Post-Experiment Process:
- Document findings: What broke? What held?
- Identify gaps: Where are we vulnerable?
- Prioritize fixes: Risk-based remediation
- Implement improvements: Code, config, process changes
- Re-test: Verify improvements work
- Automate: Add to regular testing
Learning Documentation:
## Chaos Experiment Results: npm Registry Unavailability
### Date: 2024-01-15
### Findings
- Build failed after 60 seconds when registry unreachable
- No fallback to cache despite cache being populated
- Error messages unhelpful ("ETIMEDOUT")
### Root Causes
1. npm ci doesn't use cache when registry unreachable
2. No offline fallback configured
3. Timeout too short for retry
### Remediation
1. [x] Switch to npm ci --prefer-offline
2. [x] Implement local registry mirror
3. [x] Increase timeout to 5 minutes
4. [ ] Add alerting for registry latency
### Verification
- Re-ran experiment 2024-01-22
- Build completed in 45 seconds from cache
- Status: IMPROVED
Metrics to Track:
| Metric | Purpose |
|---|---|
| Mean time to detect failure | How fast do we notice? |
| Mean time to recover | How fast do we restore? |
| Blast radius | How much was affected? |
| Experiments run | Are we testing enough? |
| Issues found | Are experiments valuable? |
| Issues fixed | Are we improving? |
Recommendations¶
For SRE Teams:
-
Start with registry unavailability. It's common, impactful, and easy to test. Block your package registries and see what breaks.
-
Test your caches. Verify that cached dependencies actually enable offline builds. Many teams assume caching works but never verify.
-
Automate experiments. Run chaos tests regularly, not just once. Supply chain resilience degrades as dependencies change.
For DevOps Engineers:
-
Design for degradation. Build systems should handle dependency failures gracefully—fallback to caches, skip non-essential steps, provide clear errors.
-
Implement circuit breakers. Don't let one slow registry block all builds. Timeout, fail fast, and fall back.
-
Document recovery procedures. When chaos reveals vulnerabilities, document how to recover. Runbooks save time during real incidents.
For Organizations:
-
Include supply chain in chaos programs. If you do chaos engineering for production services, extend it to build and deployment infrastructure.
-
Budget for resilience. Local mirrors, redundant registries, and robust caching cost money but pay off during outages.
-
Learn from experiments. Chaos engineering that doesn't drive improvement is just chaos. Close the loop from findings to fixes.

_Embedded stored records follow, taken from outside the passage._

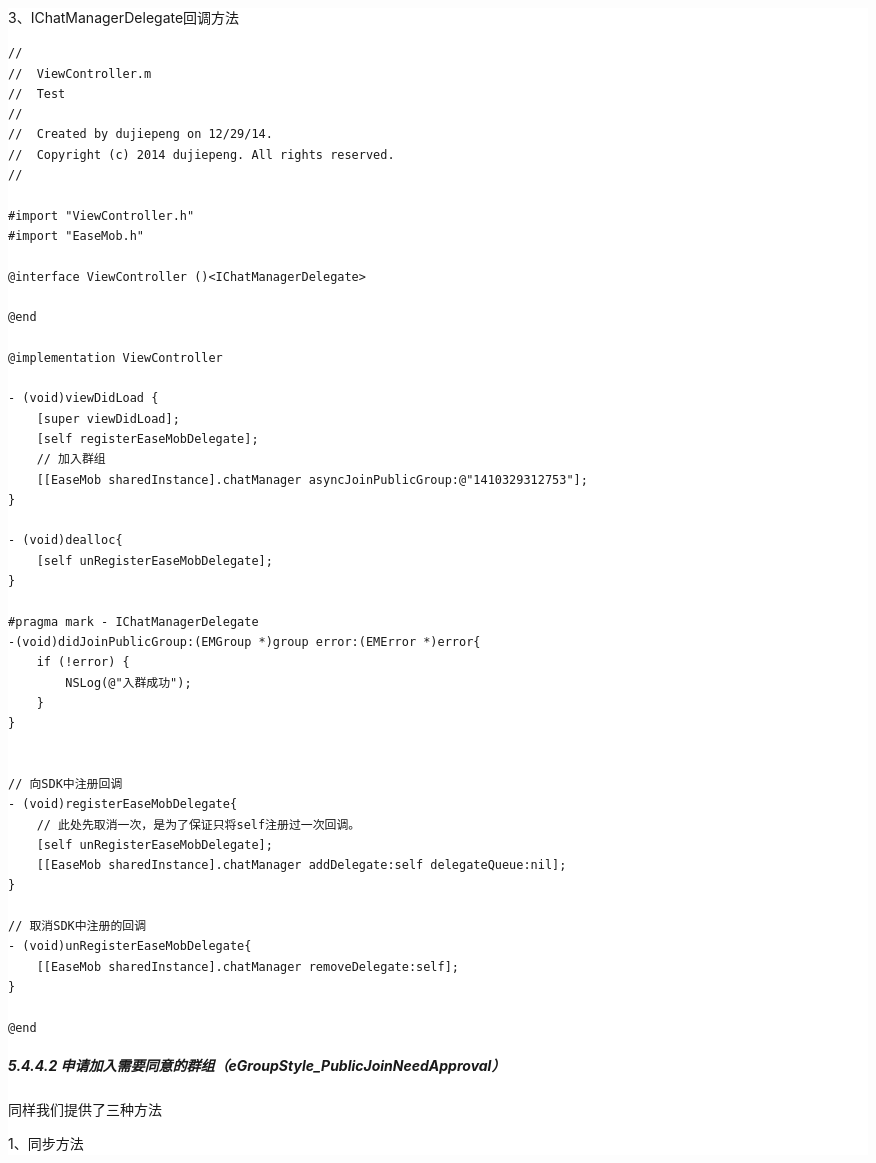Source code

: 3、IChatManagerDelegate回调方法

	//
	//  ViewController.m
	//  Test
	//
	//  Created by dujiepeng on 12/29/14.
	//  Copyright (c) 2014 dujiepeng. All rights reserved.
	//

	#import "ViewController.h"
	#import "EaseMob.h"

	@interface ViewController ()<IChatManagerDelegate>

	@end

	@implementation ViewController

	- (void)viewDidLoad {
    	[super viewDidLoad];
	    [self registerEaseMobDelegate];
    	// 加入群组
	    [[EaseMob sharedInstance].chatManager asyncJoinPublicGroup:@"1410329312753"];
	}

	- (void)dealloc{
    	[self unRegisterEaseMobDelegate];
	}

	#pragma mark - IChatManagerDelegate
	-(void)didJoinPublicGroup:(EMGroup *)group error:(EMError *)error{
    	if (!error) {
        	NSLog(@"入群成功");
	    }
	}


	// 向SDK中注册回调
	- (void)registerEaseMobDelegate{
    	// 此处先取消一次，是为了保证只将self注册过一次回调。
	    [self unRegisterEaseMobDelegate];
    	[[EaseMob sharedInstance].chatManager addDelegate:self delegateQueue:nil];
	}

	// 取消SDK中注册的回调
	- (void)unRegisterEaseMobDelegate{
    	[[EaseMob sharedInstance].chatManager removeDelegate:self];
	}

	@end

##### 5.4.4.2 申请加入需要同意的群组（eGroupStyle_PublicJoinNeedApproval）

同样我们提供了三种方法

1、同步方法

Supply chain chaos engineering reveals vulnerabilities that only manifest during failures—exactly when you can least afford surprises. The 2016 npm incident, the 2024 PyPI outages, and countless smaller disruptions demonstrate that registry unavailability isn't hypothetical. Organizations that test their resilience before crises recover faster when crises occur. Those that don't discover their vulnerabilities at the worst possible time.